All of lore.kernel.org
 help / color / mirror / Atom feed
From: Christoffer Dall <cdall@linaro.org>
To: Paolo Bonzini <pbonzini@redhat.com>
Cc: marc.zyngier@arm.com, kvmarm@lists.cs.columbia.edu, kvm@vger.kernel.org
Subject: Re: [PATCH v2 4/9] KVM: arm/arm64: replace vcpu->arch.pause with a vcpu request
Date: Thu, 6 Apr 2017 16:14:43 +0200	[thread overview]
Message-ID: <20170406141443.GC27123@cbox> (raw)
In-Reply-To: <91ab3b0b-c30e-7a19-f60f-882d26388ef5@redhat.com>

On Wed, Apr 05, 2017 at 01:37:10PM +0200, Paolo Bonzini wrote:
> 
> 
> On 05/04/2017 09:09, Christoffer Dall wrote:
> >>>  - In the explanation you wrote, you use the term 'we' a lot, but when
> >>>    talking about SMP barriers, I think it only makes sense to talk about
> >>>    actions and observations between multiple CPUs and we have to be
> >>>    specific about which CPU observes or does what with respect to the
> >>>    other.  Maybe I'm being a stickler here, but there something here
> >>>    which is making me uneasy.

### Items
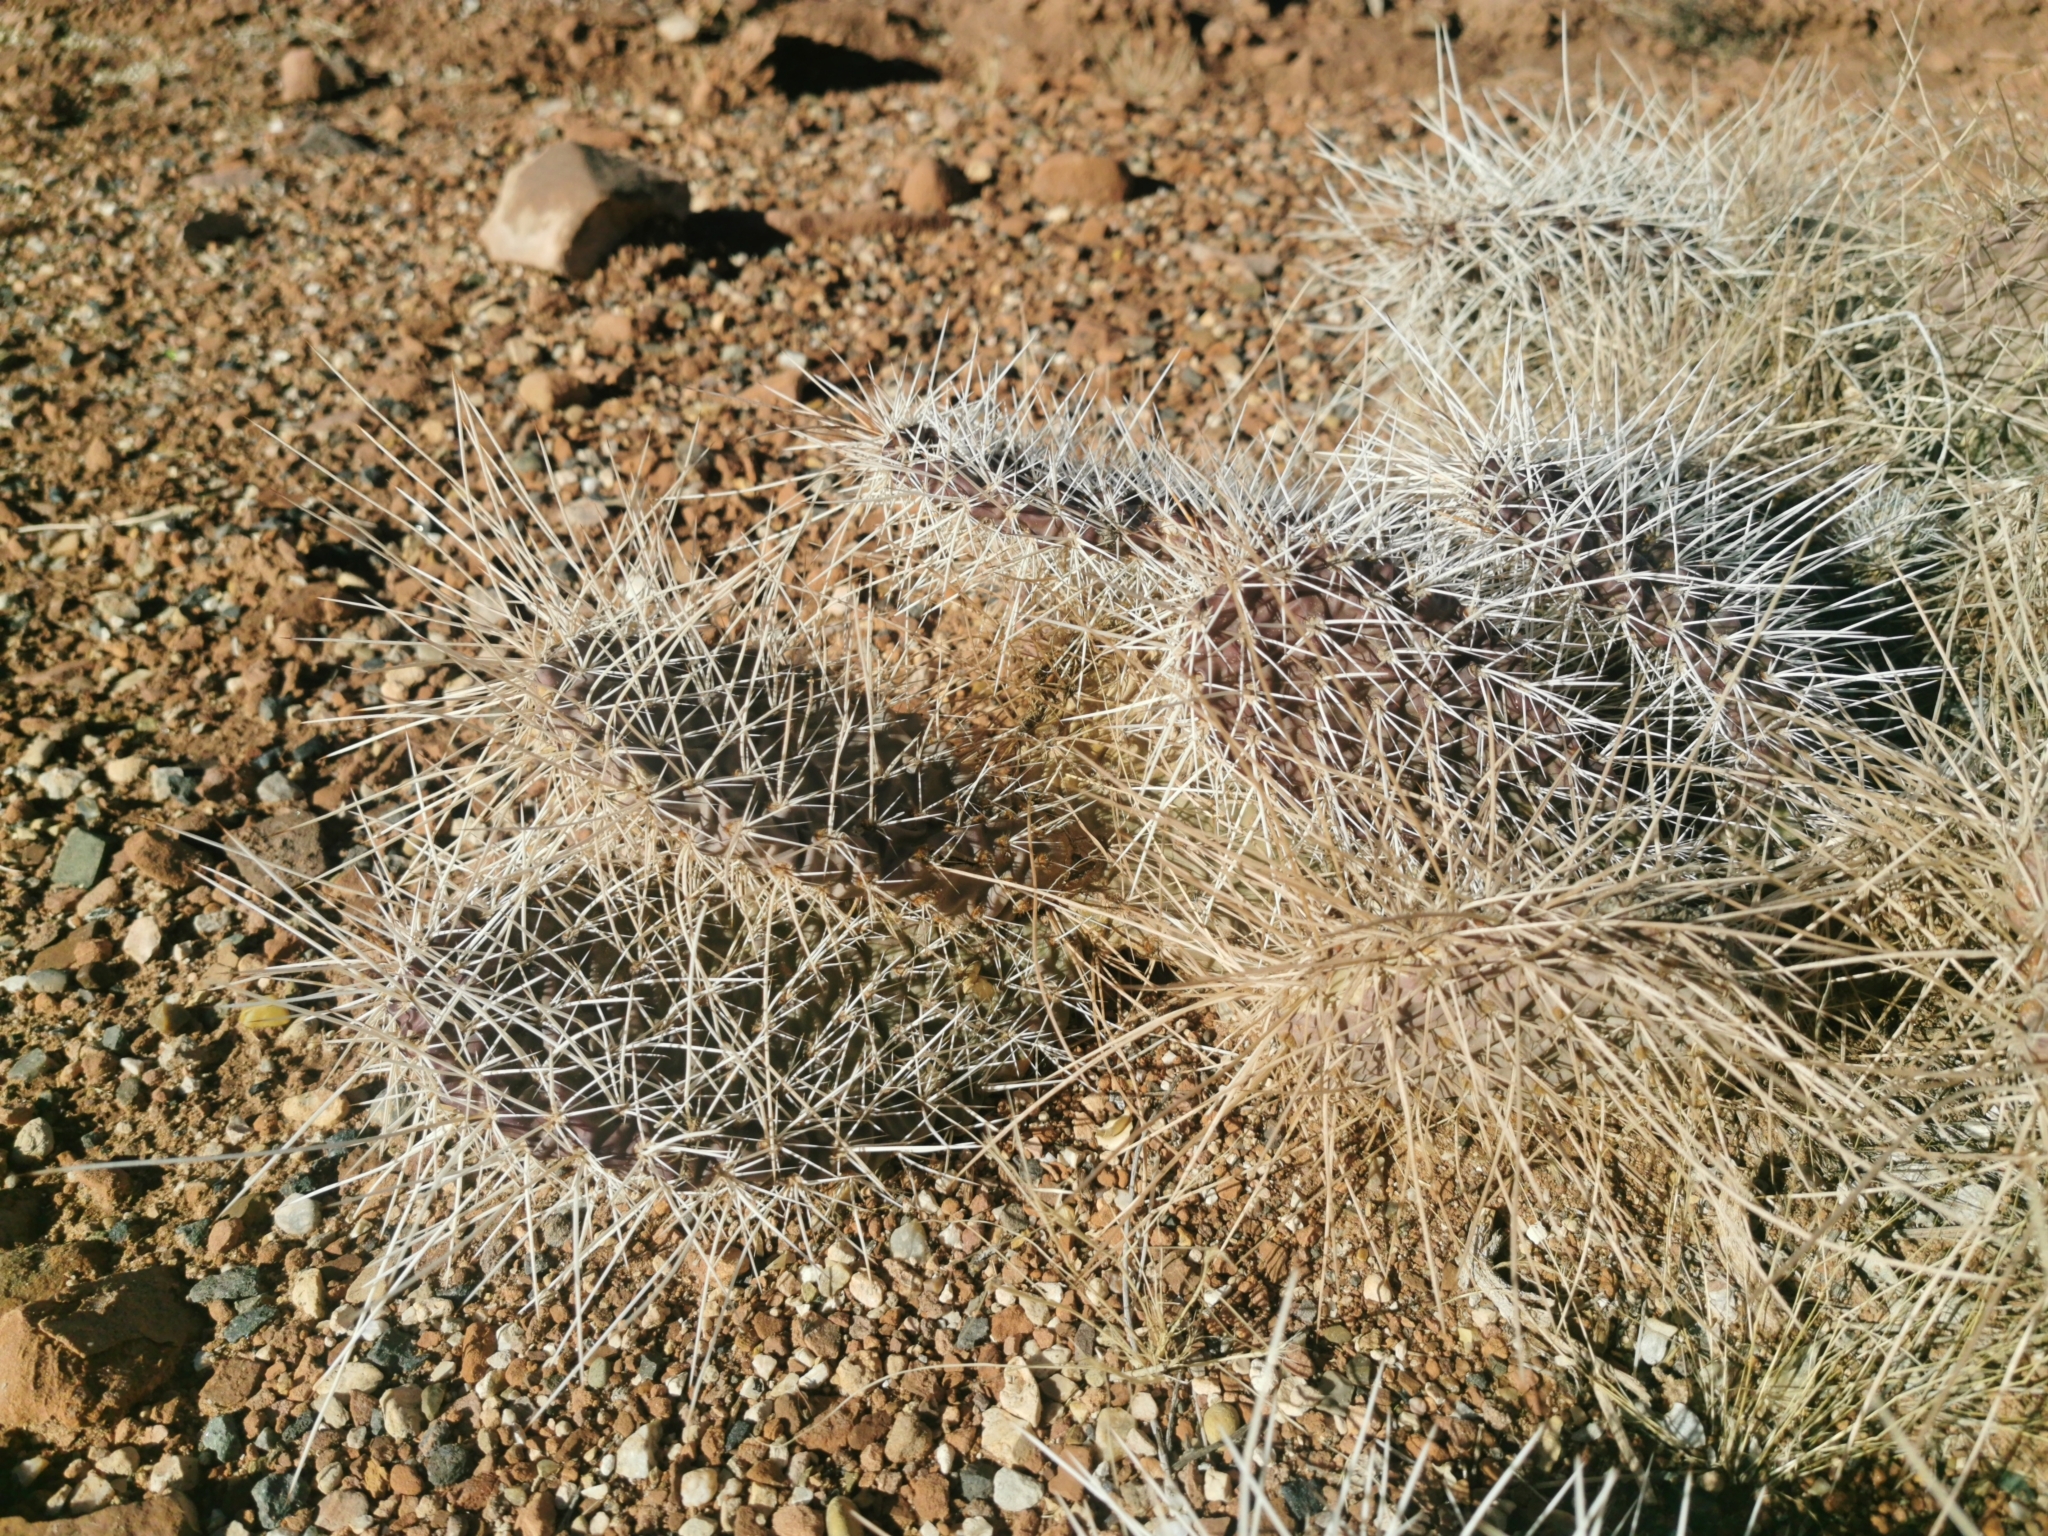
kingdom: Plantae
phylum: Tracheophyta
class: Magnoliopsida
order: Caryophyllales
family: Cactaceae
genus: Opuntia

* * *

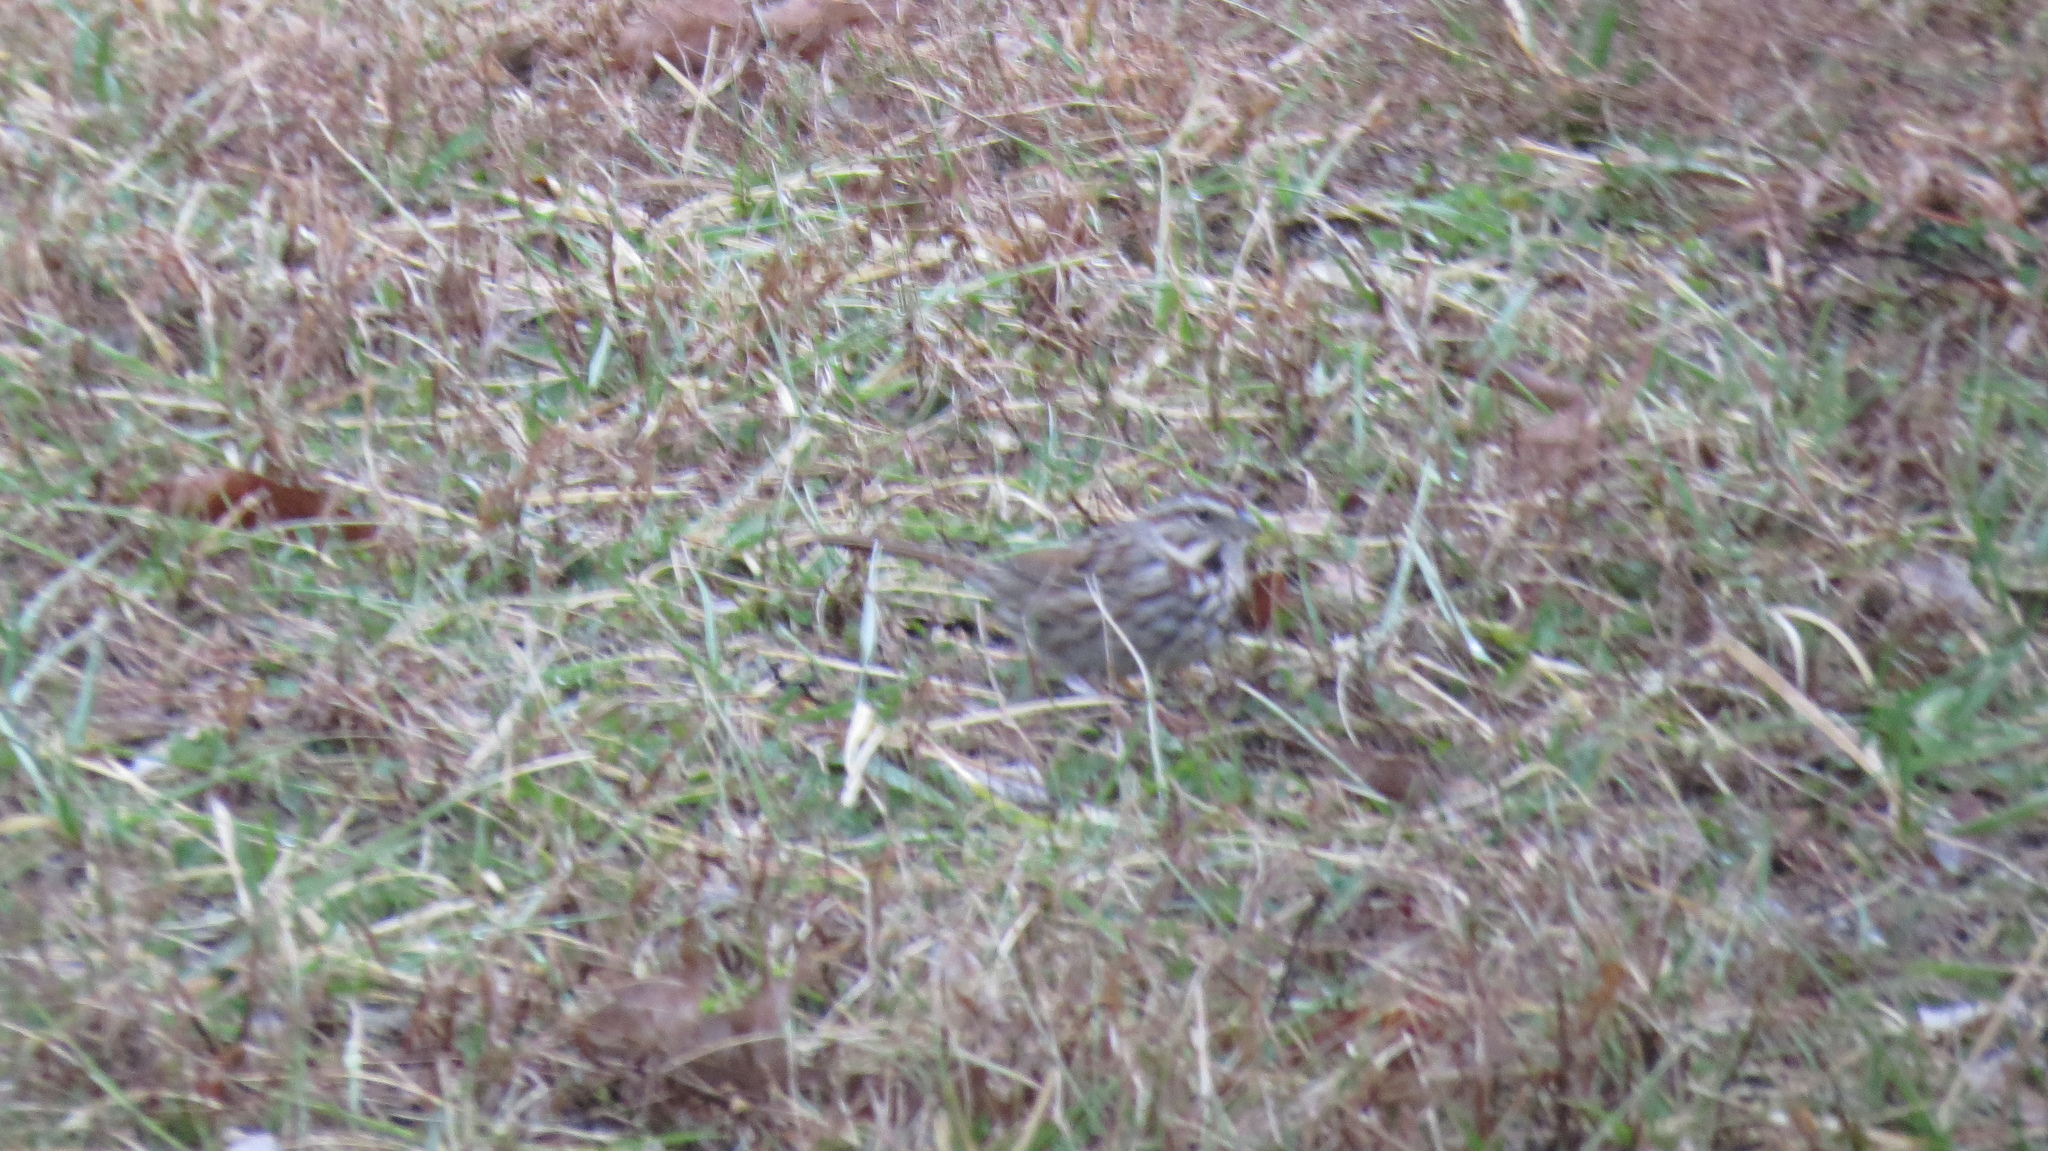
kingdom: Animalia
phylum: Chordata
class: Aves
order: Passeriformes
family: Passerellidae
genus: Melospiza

### Work to be completed
Condense the paragraph in the mailing list message that begins "In the explanation you wrote" into a short bulleted list that keeps its main points.

### Result for this exercise
- The explanation uses the term "we" a lot.
- With SMP barriers, it only makes sense to talk about actions and observations between multiple CPUs.
- It must be specific about which CPU observes or does what with respect to the other.
- The writer, perhaps being a stickler, is uneasy about something here.